El otro día, por azar, deambulando por las callejuelas del barrio viejo, fuiste a parar a ese edificio esperpéntico donde tiene la sede la Sociedad General de Conjunciones, subiste al primer piso y en una sala medio vacía encontraste una Y, copulativa y generosa, siempre sumando y añadiendo y agregando e incorporando, en fin pura adición.
Eso te hizo recordar cómo te llega a desesperar desde hace tiempo el hecho de no acabar nunca nada; no puedes, porque sabes que ahí fuera hay siempre una Y incansable esperándote, alentándote hacia otros vericuetos y no te permite estar a solas contigo, ni tan siquiera tumbarte a la bartola alegremente…, porque te tienta con quehaceres celestiales que en realidad no te interesan demasiado.
Abres el cajón del bufete y te encuentras sin esperarlo un sobre de color azul, un azul de antaño, lo abres y dentro te aparece un trocito de vida en forma de lista, una lista de deseos por hacer; conforme los vas tachando, aparecen dos más en el horizonte y dos más o tal vez tres, y así una sucesión de «ies» van enlazando poco a poco el relato de tu existencia.
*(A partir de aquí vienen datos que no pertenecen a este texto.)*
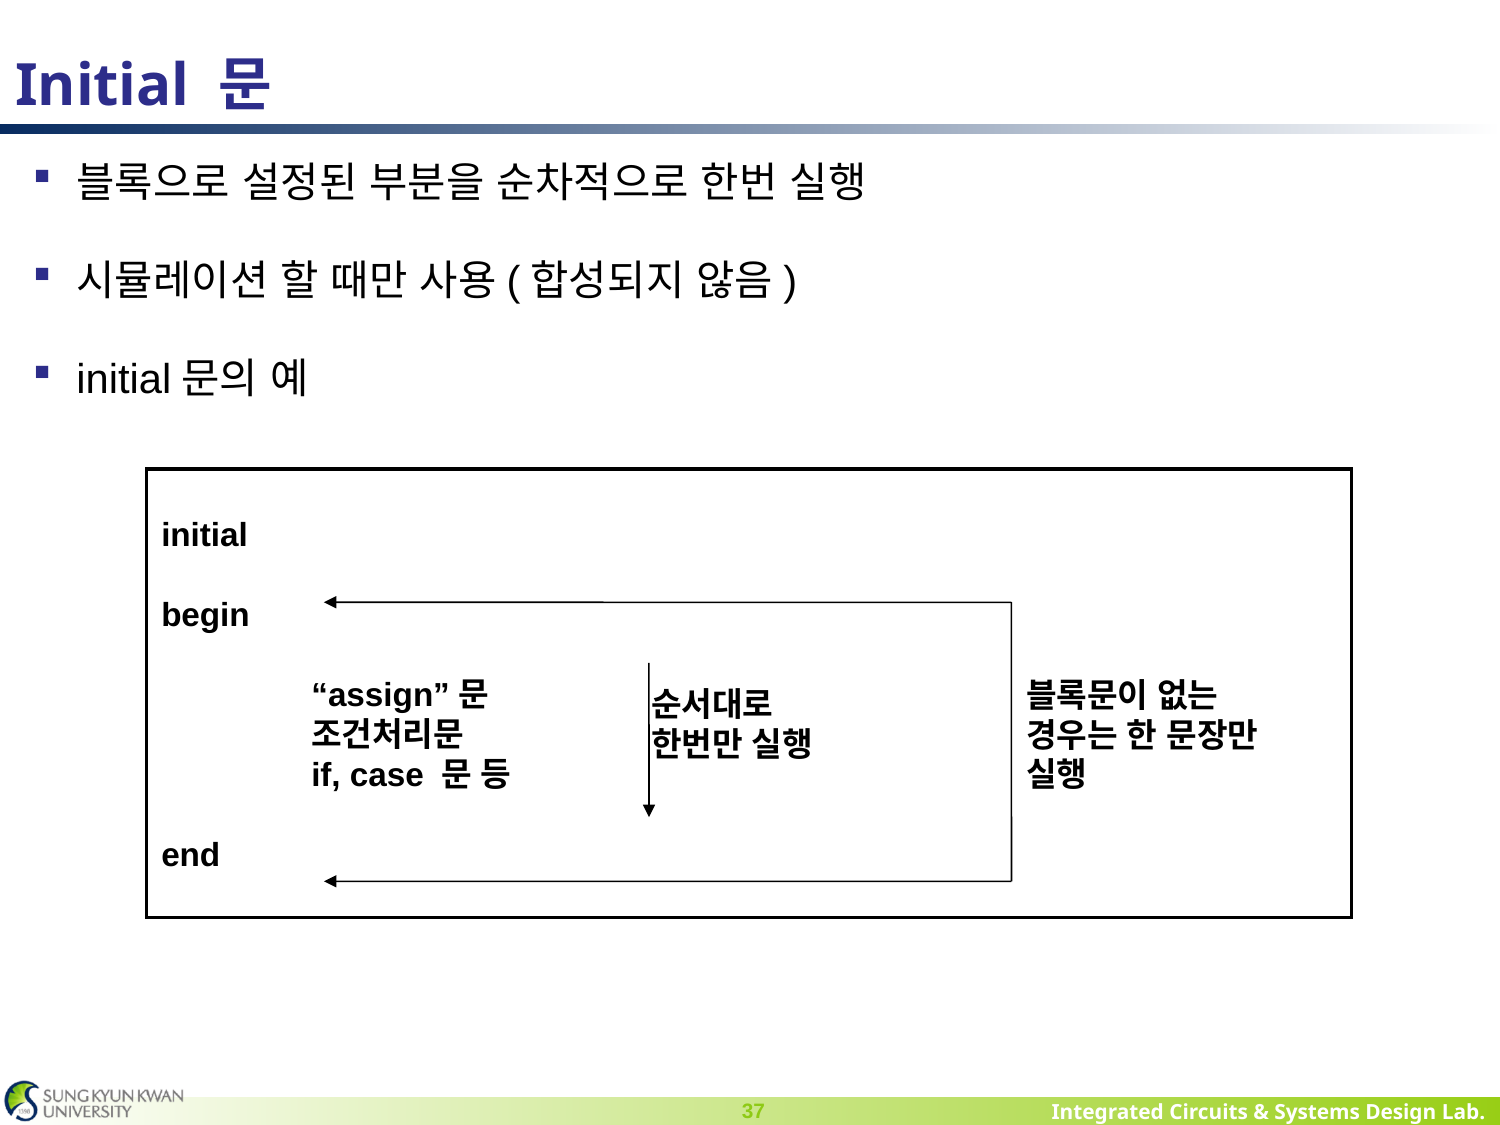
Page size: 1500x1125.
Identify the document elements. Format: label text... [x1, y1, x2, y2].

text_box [146, 468, 1352, 918]
picture [3, 1080, 184, 1122]
title Initial 문 [0, 35, 1500, 130]
list 블록으로 설정된 부분을 순차적으로 한번 실행 시뮬레이션 할 때만 사용(합성되지 않음) initial문의 예 [17, 141, 1481, 1077]
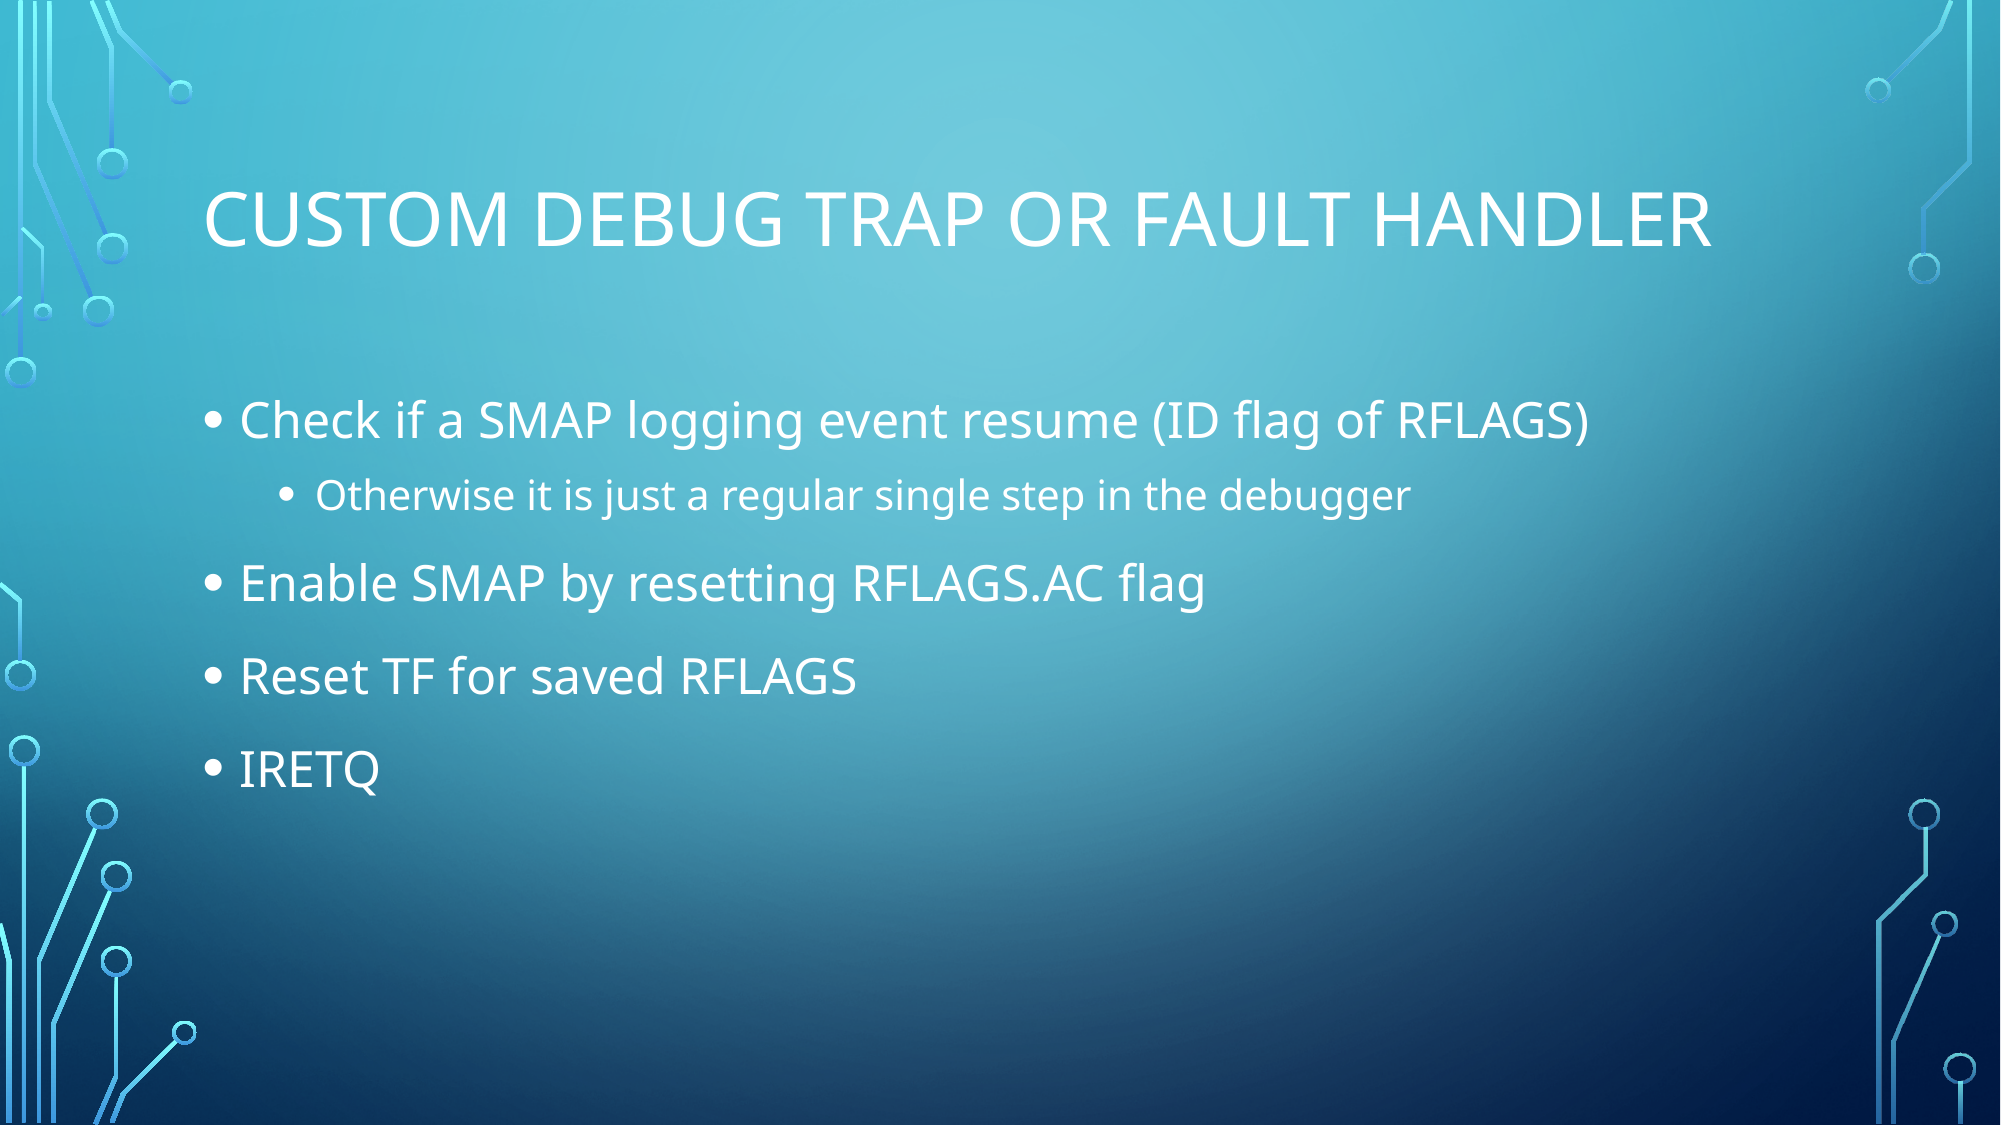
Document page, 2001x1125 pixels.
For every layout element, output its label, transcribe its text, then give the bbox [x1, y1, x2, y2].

Miras esa lista tachada con lindas crucecitas y piensas que bajo cada cruz ha muerto una ilusión, y que la ilusión muere cuando se hace realidad, aunque las realidades sean ilusorias. Y te dices que no vas a consumir más ilusiones, que no quieres dibujar más crucecitas porque la ilusión se vuelve una cruz y no era eso, piensas.
Te preguntas cómo sería tu vida sin la Y, sin nada pendiente que realizar, sin páginas en blanco donde escribir la vida, tal vez entonces, solo entonces, serías feliz.